Population Zero by Wrath James White Review


By Scott Kenemore
Deadite Press
ISBN: 978-1936383375
Review posted 03/03/2011

Population Zero has Todd Hammerstein, a man who has gone through several things when he was young: the suicide of his father after he killed the man who had an affair with Todd's mother, his own mother who tried to give herself an abortion and died soon afterwords and his own ordeal with being alone, no friends and finding out what the population of humans compared to animals were. As he gets older he picks up the website 'Population Zero', a extreme activist group that believes in the stopping humans from populating more.

Later in life, Todd works at a welfare assistance department.
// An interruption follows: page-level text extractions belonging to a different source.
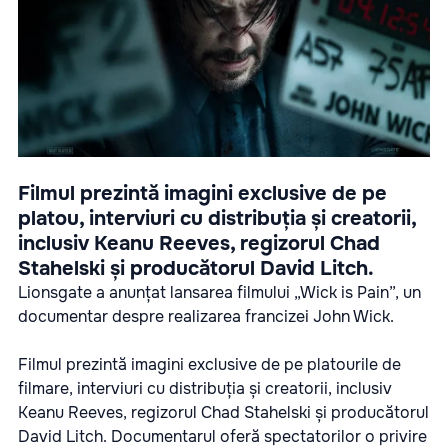
Filmul prezintă imagini exclusive de pe
platou, interviuri cu distribuția și creatorii,
inclusiv Keanu Reeves, regizorul Chad
Stahelski și producătorul David Litch.
Lionsgate a anunțat lansarea filmului „Wick is Pain”, un
documentar despre realizarea francizei John Wick.
Filmul prezintă imagini exclusive de pe platourile de
filmare, interviuri cu distribuția și creatorii, inclusiv
Keanu Reeves, regizorul Chad Stahelski și producătorul
David Litch. Documentarul oferă spectatorilor o privire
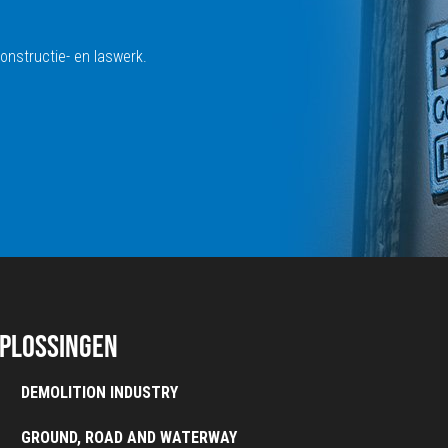
onstructie- en laswerk.
plossingen
DEMOLITION INDUSTRY
GROUND, ROAD AND WATERWAY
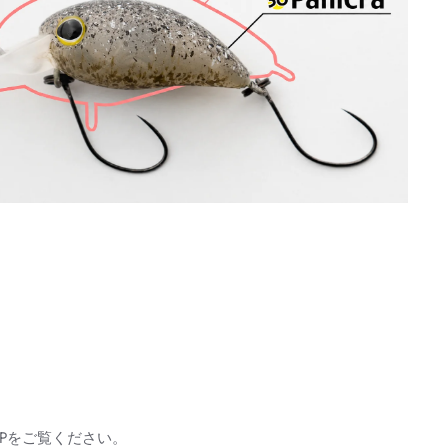
Pをご覧ください。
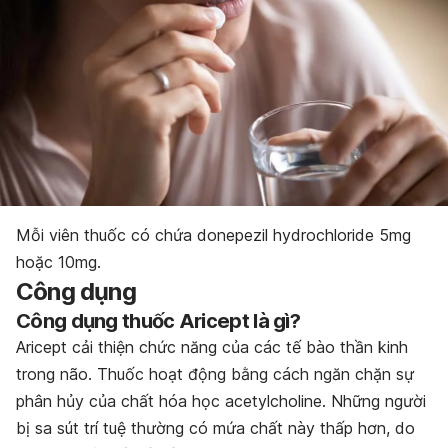
Mỗi viên thuốc có chứa donepezil hydrochloride 5mg
hoặc 10mg.
Công dụng
Công dụng thuốc Aricept là gì?
Aricept cải thiện chức năng của các tế bào thần kinh
trong não. Thuốc hoạt động bằng cách ngăn chặn sự
phân hủy của chất hóa học acetylcholine. Những người
bị sa sút trí tuệ thường có mứa chất này thấp hơn, do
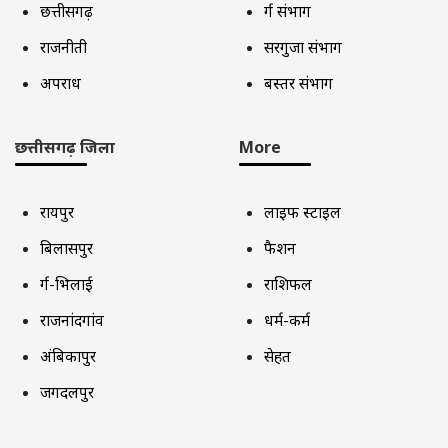
छत्तीसगढ़
दुर्ग संभाग
राजनीती
सरगुजा संभाग
अपराध
बस्तर संभाग
छत्तीसगढ़ जिला
More
रायपुर
लाइफ स्टाइल
बिलासपुर
फैशन
दुर्ग-भिलाई
राशिफल
राजनांदगांव
धर्म-कर्म
अंबिकापुर
सेहत
जगदलपुर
He gets flustered when he watches people come in time and time again asking for assistance, having babies just to get that assistance, so he starts telling these people to have abortions, get themselves 'fixed' so to speak so no more babies will be born and then he will approve their checks and food stamps.

Then, people stop listening to him. One day a man comes into his cubicle to ask what everyone asks of Todd, assistance. Todd once again suggests the same thing, get 'fixed.' The man just laughs in Todd's face. Then Todd suggests he goes to this one address for job training. What the man doesn't know is that is Todd's address and he is about to help the guy get fixed. After Todd has finished cutting cords, he realizes too much blood has come out and he kills the man. This action though he felt was helping take care of the overpopulated Earth, makes Todd question what he has done.The murdering of the man is only the beginning for Todd as he takes on his quest to save the Earth from overpopulation.

I have read many books in my time, some really extreme in gore, horror ect. However, Population Zero threw me down and shook my inner core.
The story of Todd and his quest to make things right in his mind, though disturbing, made me think. What would someone do if they believed so strongly in something? Would they go to those extremes as Todd did?

My mouth remained on the floor the whole time reading this. Yet, as I read, it kept me wanting to see what happened to the character. He was sick in what society considers mentally ill, but wanting to help the Earth was a redeeming quality, and yet his way of pursuing these moral beliefs caught me extremely off guard.

There is nothing for the faint of heart with this book. I would recommend this book to those that want to feel fear, but not because some vampire or werewolf is what they are reading about, but someone who you never know could be your next door neighboor.